O tema “Finanças Inovadoras para Florestas e Biomas Tropicais” foi debatido no sétimo painel, organizado pelo Instituto Igarapé, com a participação de André Aquino, assessor especial para Economia e Meio Ambiente no Ministério do Meio Ambiente do Brasil (MMA); Mariana Sarmiento, fundadora e CEO da Terrasos; Luciana Costa, diretora de Infraestrutura, Transição Energética e Mudança Climática do BNDES, e Tony Lent, cofundador da Capital for Climate. Os especialistas discorreram sobre soluções financeiras voltadas à conservação e ao uso sustentável de florestas e biomas tropicais, destacando mecanismos inovadores capazes de posicionar a natureza como ativo e impulsionar cadeias de valor. Ilona Szabó, presidente do Instituto Igarapé, destacou a importância dos temas discutidos no debate. “Precisamos manter um olhar criterioso para a criação de novos ecossistemas de mercado, e buscar sistemas justos e verdes que sejam compatíveis com as florestas e com benefícios, principalmente, para os que vivem nela. Só assim vamos fazer frente às mudanças do clima. No Igarapé, trabalhamos em três frentes: segurança, natureza e clima. Nós identificamos as economias ilícitas e que desafios trazem, valorizamos o fortalecimento de políticas públicas e precisamos avançar rumo a mecanismos inovadores. Nosso ouro verde é a biodiversidade. Sem ela, não há segurança alimentar ou energética, nem bem-estar para todos”, afirmou Ilona.

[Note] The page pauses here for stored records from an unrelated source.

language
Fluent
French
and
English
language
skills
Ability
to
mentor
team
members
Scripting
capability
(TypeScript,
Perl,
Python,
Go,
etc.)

O último painel do II FFCN, “Aumentando a escala de Soluções Baseadas na Natureza (SbN) para a ação climática: como destravar o potencial da restauração de florestas tropicais”, foi organizado pelo Instituto Arapyaú. Esta mesa abordou formas para ampliar a restauração de florestas tropicais, como solução baseada na natureza para mitigação, adaptação e resiliência climáticas. Falaram Viviane Kwon, co-líder de Inovação Sustentável no Banco Santander Brasil; Beatriz Lutz, gestora do fundo de reflorestamento na Pátria Investimentos; Fernando Visser, diretor de Desenvolvimento de Negócios e Tecnologia na Re.green; Plínio Ribeiro, cofundador e CEO da Biofilica Ambipar Environment S.A; e Katerina Elias-Trostmann, diretora para América Latina, Clima e Natureza na Salesforce. Foram debatidos o potencial do Brasil, os desafios técnicos e financeiros e as oportunidades de consolidar a restauração como classe de ativo estratégica.

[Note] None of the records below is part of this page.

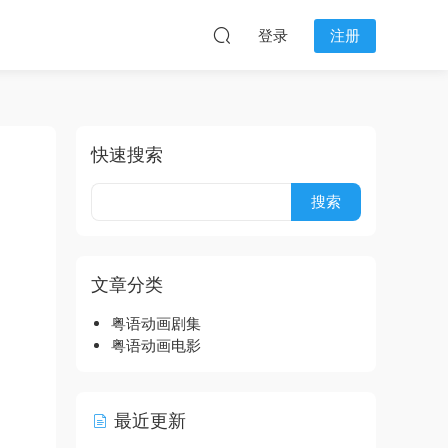
登录
注册
快速搜索
文章分类
粤语动画剧集
粤语动画电影
最近更新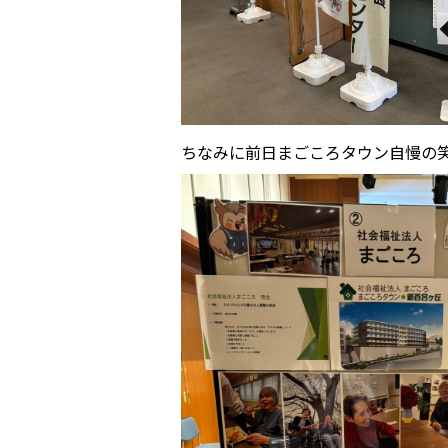
ちなみに前日まごころタウン自慢の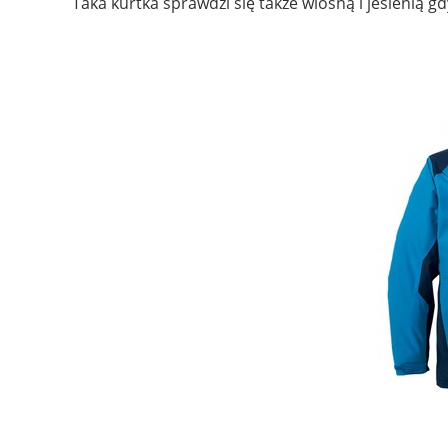
Taka kurtka sprawdzi się także wiosną i jesienią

O FFCN é organizado por sete instituições da sociedade civil — Instituto Arapyaú, Instituto AYA, Instituto Clima e Sociedade (iCS), Instituto Igarapé, Instituto Itaúsa, Open Society Foundations e Uma Concertação pela Amazônia. Em sua segunda edição, o evento se consolidou como espaço de articulação entre diferentes setores na construção de uma agenda climática mais ambiciosa, inclusiva e financeiramente viável.